World—Vaccine powered boost to activity is partial and uncertain
Multiple vaccine approvals and the launch of their worldwide rollout has raised hopes of an eventual end to the pandemic. With growing vaccine availability and improved therapies, testing and tracing, the IMF expects local transmission to be brought to low levels everywhere by the end of 2022.
However, several challenges could delay this achievement. For instance, vaccines could deliver shorter-lived immunity than anticipated with the need for boosters lengthening the timeline. On the supply side, capacity constraints could curtail production and logistics problems could delay distribution. On the demand side, poorer countries may struggle to fund doses; although COVAX aims to help vaccinate up to 20% of lower-income country populations. Vaccine hesitancy may also undermine the timeline. A 15-country survey in partnership with the World Economic Forum in December found vaccination intent varied from 80% in China to as low as 40% in France (Chart). Particularly worrying, in most countries, vaccination intent had fallen since October. Further, virus mutations may evade the protection of current vaccines, necessitating the development of new candidates.

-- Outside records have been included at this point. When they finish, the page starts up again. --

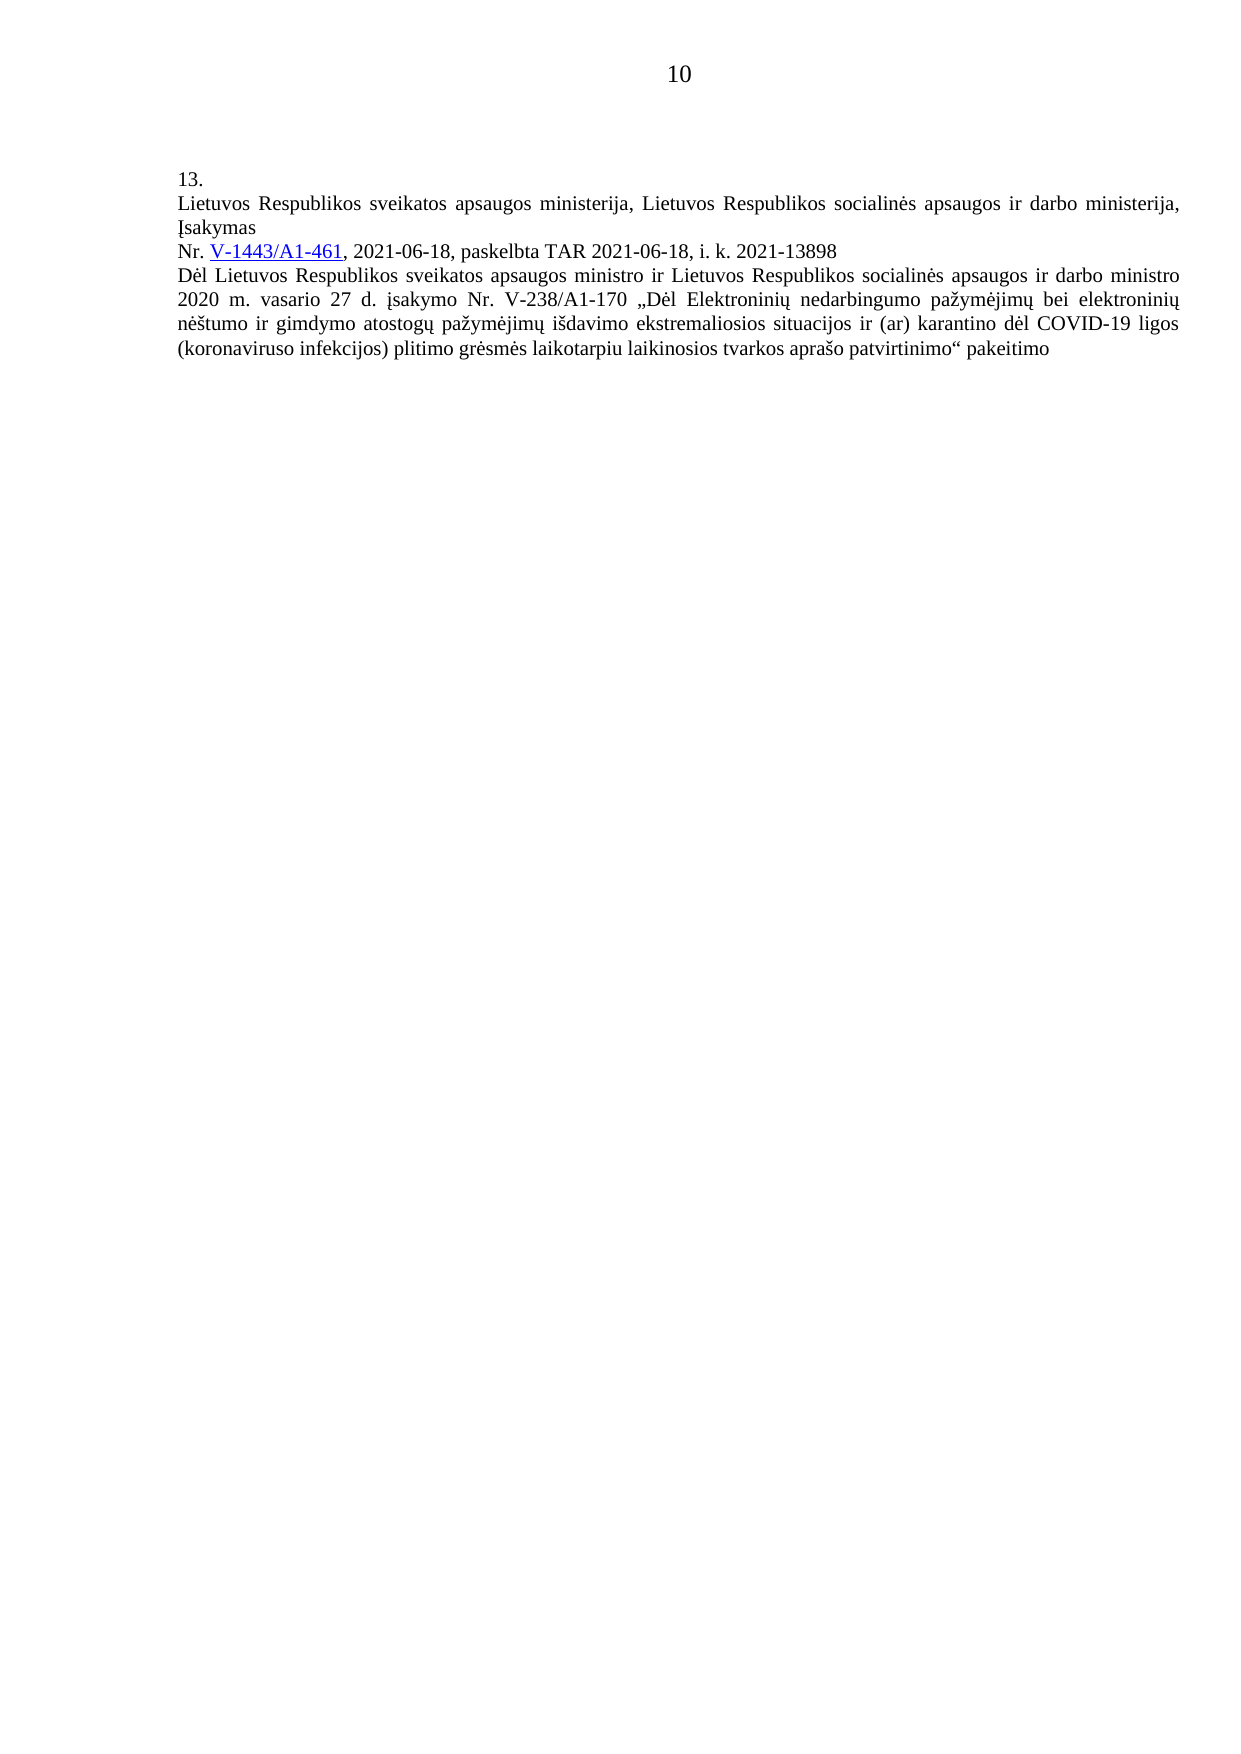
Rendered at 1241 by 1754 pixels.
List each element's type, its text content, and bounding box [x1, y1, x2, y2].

text Nr. V-1443/A1-461, 2021-06-18, paskelbta TAR 2021-06-18, i. k. 2021-13898 [177, 239, 1181, 263]
text Lietuvos Respublikos sveikatos apsaugos ministerija, Lietuvos Respublikos socialinės apsaugos ir darbo ministerija, Įsakymas [177, 191, 1181, 239]
text Dėl Lietuvos Respublikos sveikatos apsaugos ministro ir Lietuvos Respublikos socialinės apsaugos ir darbo ministro 2020 m. vasario 27 d. įsakymo Nr. V-238/A1-170 „Dėl Elektroninių nedarbingumo pažymėjimų bei elektroninių nėštumo ir gimdymo atostogų pažymėjimų išdavimo ekstremaliosios situacijos ir (ar) karantino dėl COVID-19 ligos (koronaviruso infekcijos) plitimo grėsmės laikotarpiu laikinosios tvarkos aprašo patvirtinimo“ pakeitimo [177, 263, 1181, 359]
text 13. [177, 167, 1181, 191]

The EIU suggests many Asian developing countries will not achieve widespread immunisation within the next five years. Given varying immunisation rates between countries and that no vaccine is completely effective, controls on international travel (including tests and quarantines) could remain even once widespread domestic vaccination is achieved. The easing of international travel restrictions is critical for a material recovery of Australia’s tourism and education exports ($65 billion in 2019, 13% of exports). Thereafter, the speed of the recovery is highly uncertain. While pent-up demand will likely see an initial boost when borders reopen, the pandemic may have lingering negative effects on attitudes toward travel and long-haul airline capacity.